These risks were not lost on Slavov himself. Speaking on the process of implementing Raphael’s song, he recalls thinking ‘I know it’s crazy…this could easily be hated’ (Dan Allen Gaming, 2023: 36′40″). A subset of players across BG3’s community forums agreed, recounting that Raphael’s singing undercut the tension of the fight, broke their immersion, or was too ‘self-aware’ to take seriously (AmazingObserver, 2024; Darthbamf, 2024; Shinrahunter, 2023). One contributor even extended these anti-illusionistic effects to ‘Song of Balduran’, which they framed derisively as another of the game’s ‘meta songs’ (Meggannn, 2024). However, if one were to judge the success of ‘Raphael’s Final Act’ via its reception in online fan discourse, then the risks have certainly paid off. The majority sentiment on ‘r/BaldursGate3’ is that the metaleptic performance befits Raphael’s theatrical and narcissistic disposition, contributing meaningfully to players’ engagement with the encounter and rendering it a memorable narrative and gameplay experience (Sthenial, 2023; The1Death, 2023; HoutaroOreki, 2024). The song’s overt metareferential qualities also seem to have inspired acts of mythmaking within the fan discourse, exaggerating aspects of the song’s reactivity or diegetic representation as a form of praise. It is common, for instance, to read enamoured assertions that Raphael’s mouth moves with his music (IncrediblySneepy, 2023), that ‘Silencing’ him will cut out his vocal layer (Battletoad93, 2023), or that his companion ‘Korilla’ is linked to the feminine vocal performance in the same manner (BlueEyedDragonGal, 2024). Although these claims are demonstrably false (see Video 13), their invention nonetheless speaks to the value that some players ascribe to metareferential musical interactions in this delimited context.
It is clear how Raphael’s metalepsis could disrupt the experience for players that Pintar (2023) would describe as narratively ‘enrolled-attached’ (Pintar, 2023: 11). These players prefer a serious ‘submersion of self’ into stories rather than the ‘self-conscious performance’ of them (Pintar, 2023: 11), and a major villain joining the soundtrack seems certain to invoke the latter. For those with a favourable view of Raphael’s song, though, how might we account for its success? While BG3 is by no means the first video game in which an antagonist sings to the player, most precedents have either played this for comedic effect, as with Conker’s Bad Fur Day (Rare, 2001), are explicitly music-themed games themselves, as with Rhapsody: A Musical Adventure (Nippon Ichi Software, 1998), or have otherwise relegated the villain’s song to the end credits as a departing novelty, as with Portal (Valve, 2007). In part, any warm reception of Raphael’s performance at this otherwise serious narrative juncture can be attributed to his careful characterisation throughout the story. He is an egocentric dramaturg possessed of interplanar power, lending a measure of internal consistency to his self-indulgent and diegetically transgressive musical number. The conceptual associations between BG3 and D&D also make a critical contribution here, legitimising the metareferential moment via its alignment with the expected tone of TTRPG sessions. As one fan articulates: One of the things I like best about the game is the subtle reminders that all of this is simulating a tabletop game. So to [sic] they are able to pull off over-the-top scenes like this because humor and high drama go hand-in-hand in tabletop games. We laugh at things like this but also embrace them because they are so on-brand…In another situation, it might have been corny, but the ridiculously good music & voice work really sold this. (Khemeher, 2023)
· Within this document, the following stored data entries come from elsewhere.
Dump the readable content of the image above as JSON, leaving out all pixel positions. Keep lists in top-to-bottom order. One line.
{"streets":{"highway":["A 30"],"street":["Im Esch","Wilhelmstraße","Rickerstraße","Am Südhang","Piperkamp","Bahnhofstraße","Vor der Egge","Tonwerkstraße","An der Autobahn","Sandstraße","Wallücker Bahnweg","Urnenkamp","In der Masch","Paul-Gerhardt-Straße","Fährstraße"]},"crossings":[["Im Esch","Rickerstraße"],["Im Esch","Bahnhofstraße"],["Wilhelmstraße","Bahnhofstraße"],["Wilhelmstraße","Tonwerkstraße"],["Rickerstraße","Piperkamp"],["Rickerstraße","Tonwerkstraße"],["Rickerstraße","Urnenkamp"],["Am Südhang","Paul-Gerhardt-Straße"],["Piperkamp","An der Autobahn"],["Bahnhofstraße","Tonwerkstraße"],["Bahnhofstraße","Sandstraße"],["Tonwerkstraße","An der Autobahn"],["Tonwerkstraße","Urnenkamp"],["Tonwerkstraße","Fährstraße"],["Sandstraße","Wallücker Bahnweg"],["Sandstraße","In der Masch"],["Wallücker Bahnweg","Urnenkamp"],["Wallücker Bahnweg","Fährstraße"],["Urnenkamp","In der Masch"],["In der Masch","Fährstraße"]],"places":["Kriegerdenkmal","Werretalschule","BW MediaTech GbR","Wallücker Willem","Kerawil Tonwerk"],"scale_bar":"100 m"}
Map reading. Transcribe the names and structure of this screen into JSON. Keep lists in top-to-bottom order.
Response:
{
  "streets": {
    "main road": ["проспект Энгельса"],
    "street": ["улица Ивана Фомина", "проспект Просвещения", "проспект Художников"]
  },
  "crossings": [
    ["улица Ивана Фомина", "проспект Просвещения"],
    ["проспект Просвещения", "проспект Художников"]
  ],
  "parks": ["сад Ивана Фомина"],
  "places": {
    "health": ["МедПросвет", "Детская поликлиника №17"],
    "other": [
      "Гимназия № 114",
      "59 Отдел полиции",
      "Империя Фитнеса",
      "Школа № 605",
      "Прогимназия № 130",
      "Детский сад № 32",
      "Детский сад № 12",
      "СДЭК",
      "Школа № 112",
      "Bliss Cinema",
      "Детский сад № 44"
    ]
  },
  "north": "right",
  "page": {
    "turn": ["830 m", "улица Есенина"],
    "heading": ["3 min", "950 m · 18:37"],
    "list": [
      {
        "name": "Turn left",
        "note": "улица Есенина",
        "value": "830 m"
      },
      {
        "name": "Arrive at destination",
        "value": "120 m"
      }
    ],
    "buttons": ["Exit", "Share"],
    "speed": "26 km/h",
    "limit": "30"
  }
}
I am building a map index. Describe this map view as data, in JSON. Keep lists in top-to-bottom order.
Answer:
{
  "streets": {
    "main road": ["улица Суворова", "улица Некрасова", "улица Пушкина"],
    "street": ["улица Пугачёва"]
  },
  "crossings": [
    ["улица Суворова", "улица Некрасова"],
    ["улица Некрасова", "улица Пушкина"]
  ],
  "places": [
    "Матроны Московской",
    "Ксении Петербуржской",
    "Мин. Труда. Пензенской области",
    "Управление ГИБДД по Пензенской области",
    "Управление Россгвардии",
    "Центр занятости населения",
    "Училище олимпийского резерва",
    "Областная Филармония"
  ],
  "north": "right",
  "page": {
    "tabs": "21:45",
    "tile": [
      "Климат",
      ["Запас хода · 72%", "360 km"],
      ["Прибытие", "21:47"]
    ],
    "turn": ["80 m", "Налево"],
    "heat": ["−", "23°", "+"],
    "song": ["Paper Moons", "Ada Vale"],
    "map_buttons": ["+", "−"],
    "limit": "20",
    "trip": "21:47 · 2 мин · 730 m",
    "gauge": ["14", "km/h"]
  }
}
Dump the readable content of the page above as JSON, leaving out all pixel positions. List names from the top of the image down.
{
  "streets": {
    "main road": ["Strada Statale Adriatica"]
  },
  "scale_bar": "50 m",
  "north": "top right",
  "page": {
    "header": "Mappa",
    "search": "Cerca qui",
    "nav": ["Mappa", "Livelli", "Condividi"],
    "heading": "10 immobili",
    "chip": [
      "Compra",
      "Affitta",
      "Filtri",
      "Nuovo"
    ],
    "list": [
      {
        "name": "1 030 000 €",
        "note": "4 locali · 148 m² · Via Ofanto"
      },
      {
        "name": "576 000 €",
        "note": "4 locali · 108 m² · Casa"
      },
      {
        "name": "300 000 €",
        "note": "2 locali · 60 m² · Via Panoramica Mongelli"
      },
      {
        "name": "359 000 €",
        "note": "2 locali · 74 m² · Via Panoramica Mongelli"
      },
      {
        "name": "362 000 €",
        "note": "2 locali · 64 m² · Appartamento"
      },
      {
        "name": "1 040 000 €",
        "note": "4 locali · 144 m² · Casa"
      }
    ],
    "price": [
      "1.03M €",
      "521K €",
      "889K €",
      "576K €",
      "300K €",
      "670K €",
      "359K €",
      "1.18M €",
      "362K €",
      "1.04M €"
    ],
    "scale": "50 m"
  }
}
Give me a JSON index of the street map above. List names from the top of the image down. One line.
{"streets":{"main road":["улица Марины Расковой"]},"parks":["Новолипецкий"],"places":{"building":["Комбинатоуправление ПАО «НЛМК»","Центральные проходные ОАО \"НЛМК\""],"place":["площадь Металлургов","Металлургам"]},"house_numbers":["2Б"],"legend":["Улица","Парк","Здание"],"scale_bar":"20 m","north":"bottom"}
Finally, and working in concert with these elements, is the integral groundwork laid by the many meta-musical strategies that players have encountered in BG3 up until this point. Together, they establish the metacommunicative musical ‘literacy’ (Van Elferen, 2016) by which players can interpret ‘Raphael’s Final Act’, but also serve as vital supportive strands in the aesthetic connection between BG3 and the D&D experience that crucially contextualises the encounter at large.
Discussion
The metareferential music of Baldur’s Gate 3 can be summarised as serving three goals: (1) to evoke the metacommunicative experience of playing Dungeons & Dragons; (2) to facilitate the sense of open exploration and creative experimentation that characterises the TTRPG genre; and (3) to achieve these goals whilst still upholding the conventional responsibility of RPG music to support the player’s narrative and interactional immersion (see section ‘Music and immersion in RPGs and TTRPGs'). On the whole, I view the music of BG3 as succeeding in these domains. The interweaving diegesis of the main leitmotif and the retrospective prolepsis of ‘Song of Balduran’ invoke a subtle metacommunicative awareness of the storytelling and gameplaying activities that serves only to deepen the connection between fiction, action, and artifice. The musical easter eggs and the metaleptic reactivity of the ‘Harpy Song’ act as a sonic reward and compass respectively, incentivising player experimentation while foregrounding the metacommunicative influence of the developers as proxy ‘dungeon masters’ working from above to enrich the interactional experience. All the while, the subtle and ‘rhetorical’ (Ryan, 2006) implementation of these ‘convergent’ (Ensslin, 2011) strategies minimises the risk of disrupting the fictive experience, and the scarce few ‘divergent’ (Ensslin, 2011) techniques – such as the musical easter eggs – are clearly demarcated as playfully hidden metacommunications from developer to player.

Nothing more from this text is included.